At the end of 1935 he joined Frank Froeba's Swing Band in New York. These 1935 recordings with Froeba were the end of Purvis' recording career. He played a couple of weeks with Joe Haymes' orchestra and then disappeared for a couple of years. There was a confirmed sighting of him working in a diner in the midwest around this time. It is also speculated that he worked as a ship's cook on a freighter at the time.

He was arrested in Texas in June 1937, while working as a cook, for his involvement in a robbery in El Paso, Texas. He was tried and convicted and sentenced to jail time in Huntsville Prison. While in prison he directed the Rhythmic Swingsters, the prison band and also played piano with them. The band regularly broadcast on radio station WBAP in 1938.

==Later life==
In August 1940, Purvis was conditionally pardoned from prison, but he quickly broke his parole and was sent back to prison for six more years. Some sources claim he did this deliberately because he missed the prison band.

On September 30, 1946, Purvis was released from prison one last time. He had a wild reputation and is said to have set hotel rooms on fire. He seldom stuck with one band for very long and was known to hit the streets as a busker. From this time onward he worked at non-musical careers which included working as a chef, an aviator in Florida, a carpenter, a radio repairman in San Francisco. At sometime in his checkered life he was also a mercenary in South America.

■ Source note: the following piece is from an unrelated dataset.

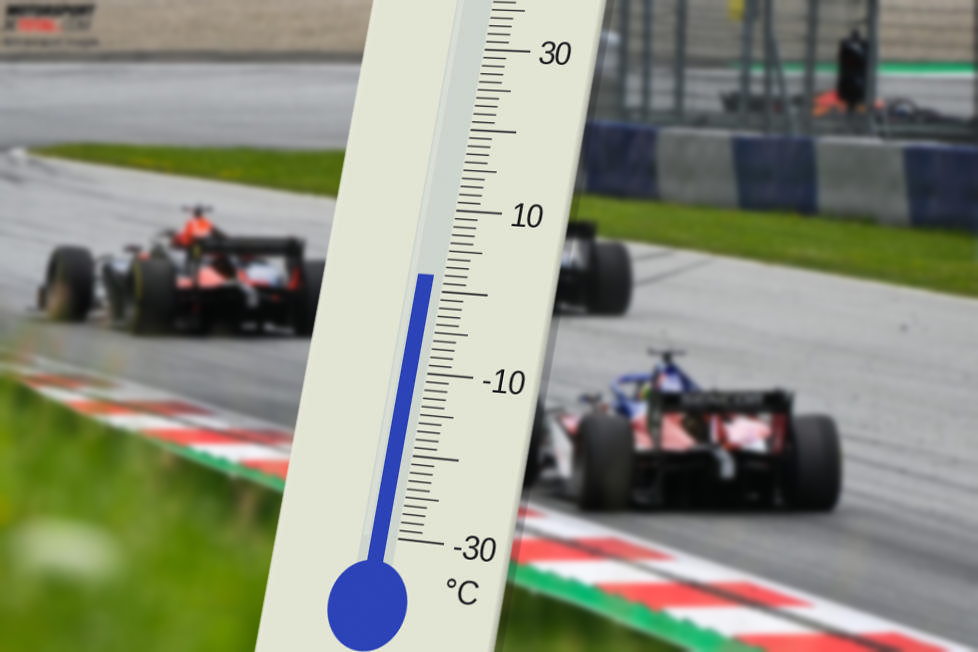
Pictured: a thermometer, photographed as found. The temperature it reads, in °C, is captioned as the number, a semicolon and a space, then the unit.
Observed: 2; °C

According to researcher Paul Larsen, Purvis gassed himself to death in San Francisco on March 30, 1962. Yet Purvis' death certificate indicates the cause of death to be "fatty degeneration of the liver" rather than death by gas poisoning.
Cornetist Jim Goodwin claimed that a man who looked like (and introduced himself as) Jack Purvis showed up at a band date a couple of times in about 1968 and that they had a long talk about his life.